Green, Hannah

Born: October 7, 1927
Died: October 16, 1996

Ohio connection: Birth

Cincinnati

Hannah Green was born in Cincinnati circa 1927.  Her father, Matthew Addy, was a foreign patent and trademark agent, like the fictional character in The Dead of the House, and her mother, Mary McAlpin Allen, was a homemaker. Green attended Wellesley College, studying with Wallace Stegner and receiving her Bachelor of Arts degree in 1948. She later went to Stanford University, receiving a Master’s degree in 1956. While at Stanford, she studied with the celebrated Russian writer, Vladimir Nabokov.  In 1970, she was hired as a professor by Columbia University, a position that she held until her retirement. She wrote for The New Yorker, and created the The Dead of the House, which was first published, in a shorter form, in The New Yorker.  The novel was published in 1972 and has since been re-published. Green also published a children’s book, In the City of Paris, inspired by a trip made to France with her husband, John Wesley, in the 1970s.  This trip to France also inspired her to write Golden SparkLittle Saint: The Hours of Saint Foy, published in 2000, four years after her death.
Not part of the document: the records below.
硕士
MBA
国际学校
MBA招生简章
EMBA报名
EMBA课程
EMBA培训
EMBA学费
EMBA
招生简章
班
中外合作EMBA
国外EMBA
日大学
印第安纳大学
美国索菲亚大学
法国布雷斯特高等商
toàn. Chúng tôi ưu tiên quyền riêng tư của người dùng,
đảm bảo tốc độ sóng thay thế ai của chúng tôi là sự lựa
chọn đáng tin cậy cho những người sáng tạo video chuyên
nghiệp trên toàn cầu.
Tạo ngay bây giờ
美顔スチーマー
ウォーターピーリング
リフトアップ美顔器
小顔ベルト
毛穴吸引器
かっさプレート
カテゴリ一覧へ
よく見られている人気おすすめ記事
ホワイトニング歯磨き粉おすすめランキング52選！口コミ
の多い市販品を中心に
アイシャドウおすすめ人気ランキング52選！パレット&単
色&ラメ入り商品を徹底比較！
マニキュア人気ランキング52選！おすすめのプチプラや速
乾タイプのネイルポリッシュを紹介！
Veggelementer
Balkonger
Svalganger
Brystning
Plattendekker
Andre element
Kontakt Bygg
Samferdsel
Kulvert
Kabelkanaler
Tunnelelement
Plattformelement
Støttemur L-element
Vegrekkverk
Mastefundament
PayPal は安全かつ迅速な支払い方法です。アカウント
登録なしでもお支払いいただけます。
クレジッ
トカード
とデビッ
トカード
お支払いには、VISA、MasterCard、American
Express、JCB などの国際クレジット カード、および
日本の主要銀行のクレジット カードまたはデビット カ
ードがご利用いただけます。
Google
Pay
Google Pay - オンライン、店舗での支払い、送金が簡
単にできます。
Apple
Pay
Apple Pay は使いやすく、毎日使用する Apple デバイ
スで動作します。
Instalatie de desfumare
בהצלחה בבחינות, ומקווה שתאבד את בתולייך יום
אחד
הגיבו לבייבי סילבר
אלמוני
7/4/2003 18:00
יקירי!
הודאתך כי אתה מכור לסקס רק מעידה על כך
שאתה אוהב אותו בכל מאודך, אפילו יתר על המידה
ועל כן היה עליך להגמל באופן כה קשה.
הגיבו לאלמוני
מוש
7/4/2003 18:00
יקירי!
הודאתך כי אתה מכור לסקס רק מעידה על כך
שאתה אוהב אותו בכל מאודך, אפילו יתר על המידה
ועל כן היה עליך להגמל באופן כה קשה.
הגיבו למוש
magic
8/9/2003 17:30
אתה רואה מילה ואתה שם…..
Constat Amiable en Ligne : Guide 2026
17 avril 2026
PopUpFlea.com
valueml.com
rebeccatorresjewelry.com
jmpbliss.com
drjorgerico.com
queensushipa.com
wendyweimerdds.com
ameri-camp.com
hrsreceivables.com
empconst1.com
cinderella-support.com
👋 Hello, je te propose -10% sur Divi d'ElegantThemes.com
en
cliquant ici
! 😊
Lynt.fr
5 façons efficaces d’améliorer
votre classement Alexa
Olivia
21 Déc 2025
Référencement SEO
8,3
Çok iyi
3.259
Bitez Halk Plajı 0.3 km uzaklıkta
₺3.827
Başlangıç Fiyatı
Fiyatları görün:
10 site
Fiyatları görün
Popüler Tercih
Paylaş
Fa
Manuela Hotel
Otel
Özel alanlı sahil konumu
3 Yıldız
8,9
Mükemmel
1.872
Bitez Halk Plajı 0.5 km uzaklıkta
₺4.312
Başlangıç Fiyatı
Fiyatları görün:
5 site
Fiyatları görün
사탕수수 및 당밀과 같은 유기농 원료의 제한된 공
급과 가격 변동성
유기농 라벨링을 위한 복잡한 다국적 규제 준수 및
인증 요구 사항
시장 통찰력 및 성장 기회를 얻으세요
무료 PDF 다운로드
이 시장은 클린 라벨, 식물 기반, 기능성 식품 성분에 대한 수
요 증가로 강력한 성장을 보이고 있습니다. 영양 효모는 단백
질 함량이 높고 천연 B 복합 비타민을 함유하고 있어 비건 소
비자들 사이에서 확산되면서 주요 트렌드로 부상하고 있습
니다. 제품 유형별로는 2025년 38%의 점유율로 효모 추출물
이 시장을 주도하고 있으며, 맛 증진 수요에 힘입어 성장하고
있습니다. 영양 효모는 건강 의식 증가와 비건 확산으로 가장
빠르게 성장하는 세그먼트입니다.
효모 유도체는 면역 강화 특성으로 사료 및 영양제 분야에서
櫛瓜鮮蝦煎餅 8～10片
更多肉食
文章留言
Visiting a church in Conques in the south of France, Green viewed the bones of Saint Foy, martyred under the Romans centuries ago. The visit was a revelation for Green, who began, according to Robert McG. Thomas Jr., of the New York Times, “writing–and rewriting–a book about the martyred 12-year-old girl who was betrayed by her father, refused to renounce her faith and [was] put to death, inspiring a cult that continues in France.” The book combines fiction with the known facts of St. Foy’s life. Green had several works in progress when she died of lung cancer, October 16, 1996, in New York, NY.

Awards:
MacDowell Colony fellow, 1960, 1964, 1967, 1969, 1970, 1975, 1978; Ohioana Library Award for the best novel by an Ohioan in 1972, 1973, for The Dead of the House; Creative Artists Public Service Award from New York State Council on the Arts, 1973-74; Mary Elvira Stevens traveling fellowship from Wellesley College, 1974-75; National Endowment for the Arts grant, 1978.